# hsql als flatfile



## alexpetri (28. Jan 2008)

hi,

ist es möglich hsql als flatfile quasi ohne server zu betreiben?[/list]


----------



## HoaX (28. Jan 2008)

ja, aber wieso schaust du nicht einfach in die doku?


----------



## alexpetri (29. Jan 2008)

hmm stimmt... sollte mal genauer lesen.
Meine Frage ist eigentlich eine andere: ich möchte eigentlich eine Datenbank als flatfile betreiben die mit hibernate zusammen funzt. Ich kann auf dem "Produktions-Rechner" keine weitere software installieren. Am liebsten wäre mir ja MySQL - aber geht das als Flatfile?


----------



## tuxedo (29. Jan 2008)

Was spricht gegen hsqldb in kombination mit hibernate?

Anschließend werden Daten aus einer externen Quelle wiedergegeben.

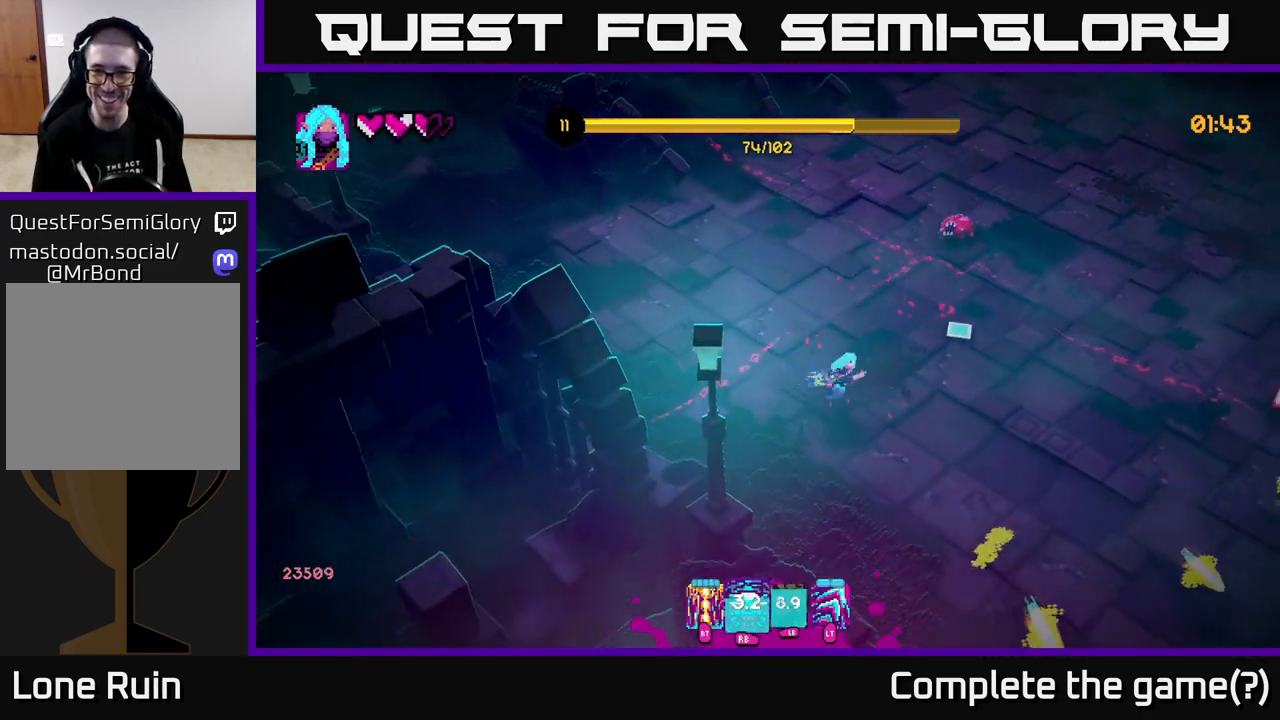
{"buttons": [], "left_stick": "up-right", "right_stick": "right", "events": [[167, "right_stick", "right"], [200, "left_stick", "up-right"], [333, "R2", "down"], [417, "R2", "up"]]}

MySQL geht AFAIK nicht als FlatFile.


----------



## alexpetri (29. Jan 2008)

hmm eigentlich spricht nichts dagegen.
irgendwie komme ich mit der art und weise wie die DB aufgebaut ist nicht so ganz klar. Ich habe aus den Sourcen mal ein Beispielskript laufen lassen. in dem eine Tabelle erstellt und einige Datensätze eingefügt wurden. Dies hat mir zwei DB Dateien erzeugt. Was mich dabei schokiert hat ist das ich den CREATE Befehl immer wieder ausführen konnte.


----------



## maki (29. Jan 2008)

> Ich kann auf dem "Produktions-Rechner" keine weitere software installieren.


Die DB kann doch auch auf einer anderen Maschine laufen.

Ich kenne keine Firma, die nicht irgendwo ein RDBMS am laufen hat.


----------



## tuxedo (29. Jan 2008)

@alexpetri:
Dann schau dir H2 an.. vielleicht ist das da mit dem mehrfachen "create" besser gelöst.

@maki:
Da hast du wohl recht ;-)

- Alex


----------



## alexpetri (29. Jan 2008)

h2? was meinst du damit?


----------



## HoaX (29. Jan 2008)

einfach in google h2 eintippen und den ersten treffer bewundern? h2 ist eine datenbank ...


----------